Relaxation-compensated APT and rNOE CEST-MRI of human brain tumors at 3 T.

Purpose: Relaxation-compensated CEST-MRI (i.e., the inverse metrics magnetization transfer ratio and apparent exchange-dependent relaxation) has already been shown to provide valuable information for brain tumor diagnosis at ultrahigh magnetic field strengths. This study aims at translating the established acquisition protocol at 7 T to a clinically relevant magnetic field strength of 3 T.

Methods: Protein model solutions were analyzed at multiple magnetic field strengths to assess the spectral widths of the amide proton transfer and relayed nuclear Overhauser effect (rNOE) signals at 3 T. This prior knowledge of the spectral range of CEST signals enabled a reliable and stable Lorentzian-fitting also at 3 T where distinct peaks are no longer resolved in the Z-spectrum. In comparison to the established acquisition protocol at 7 T, also the image readout was extended to three dimensions.

Results: The observed spectral range of CEST signals at 3 T was approximately ±15 ppm. Final relaxation-compensated amide proton transfer and relayed nuclear Overhauser effect contrasts were in line with previous results at 7 T. Examination of a patient with glioblastoma demonstrated the applicability of this acquisition protocol in a clinical setting.

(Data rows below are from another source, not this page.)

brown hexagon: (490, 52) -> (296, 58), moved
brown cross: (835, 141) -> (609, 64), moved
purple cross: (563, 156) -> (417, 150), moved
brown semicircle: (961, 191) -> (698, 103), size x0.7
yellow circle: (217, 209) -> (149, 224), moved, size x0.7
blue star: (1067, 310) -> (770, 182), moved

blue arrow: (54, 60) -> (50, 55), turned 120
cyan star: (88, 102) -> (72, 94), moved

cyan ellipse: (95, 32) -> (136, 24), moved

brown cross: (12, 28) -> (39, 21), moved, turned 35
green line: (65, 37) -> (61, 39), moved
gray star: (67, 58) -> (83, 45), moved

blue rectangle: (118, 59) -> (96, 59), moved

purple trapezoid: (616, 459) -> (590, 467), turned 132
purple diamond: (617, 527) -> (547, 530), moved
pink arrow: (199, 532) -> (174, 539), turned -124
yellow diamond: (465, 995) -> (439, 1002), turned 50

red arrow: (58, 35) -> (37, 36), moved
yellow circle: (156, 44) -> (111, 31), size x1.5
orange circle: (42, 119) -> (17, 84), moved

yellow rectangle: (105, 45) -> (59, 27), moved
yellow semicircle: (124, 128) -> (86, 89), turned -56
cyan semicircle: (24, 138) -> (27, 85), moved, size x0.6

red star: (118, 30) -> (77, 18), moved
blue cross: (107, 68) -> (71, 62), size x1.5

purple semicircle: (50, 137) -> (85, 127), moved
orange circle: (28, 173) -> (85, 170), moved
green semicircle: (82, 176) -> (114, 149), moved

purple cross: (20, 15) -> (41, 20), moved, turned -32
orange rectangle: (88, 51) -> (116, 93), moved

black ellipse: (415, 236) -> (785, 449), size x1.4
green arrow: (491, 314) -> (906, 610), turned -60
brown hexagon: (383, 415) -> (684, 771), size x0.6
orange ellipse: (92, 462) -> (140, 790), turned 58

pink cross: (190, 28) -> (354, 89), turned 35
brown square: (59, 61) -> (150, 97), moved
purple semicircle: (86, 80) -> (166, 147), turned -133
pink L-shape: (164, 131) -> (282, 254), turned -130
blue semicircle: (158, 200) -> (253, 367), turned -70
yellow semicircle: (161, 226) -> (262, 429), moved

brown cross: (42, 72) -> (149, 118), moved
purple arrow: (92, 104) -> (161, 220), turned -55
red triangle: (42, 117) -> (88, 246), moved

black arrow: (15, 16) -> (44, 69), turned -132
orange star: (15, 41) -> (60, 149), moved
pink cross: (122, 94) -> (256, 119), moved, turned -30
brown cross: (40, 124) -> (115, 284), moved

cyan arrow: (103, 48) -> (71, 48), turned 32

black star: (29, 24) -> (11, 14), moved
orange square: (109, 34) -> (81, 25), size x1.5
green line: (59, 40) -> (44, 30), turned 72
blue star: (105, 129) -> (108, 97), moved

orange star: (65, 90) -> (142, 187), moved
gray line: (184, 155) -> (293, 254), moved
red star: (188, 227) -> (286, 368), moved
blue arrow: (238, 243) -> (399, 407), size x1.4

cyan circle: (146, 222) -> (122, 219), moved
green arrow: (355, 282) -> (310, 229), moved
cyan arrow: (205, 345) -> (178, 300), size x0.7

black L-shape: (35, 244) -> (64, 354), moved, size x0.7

Conclusion: The presented acquisition protocol allows relaxation-compensated CEST-MRI at 3 T with a 3D coverage of the human brain. Translation to a clinically relevant magnetic field strength of 3 T opens the door to trials with a large number of participants, thus enabling a comprehensive assessment of the clinical relevance of relaxation compensation in CEST-MRI.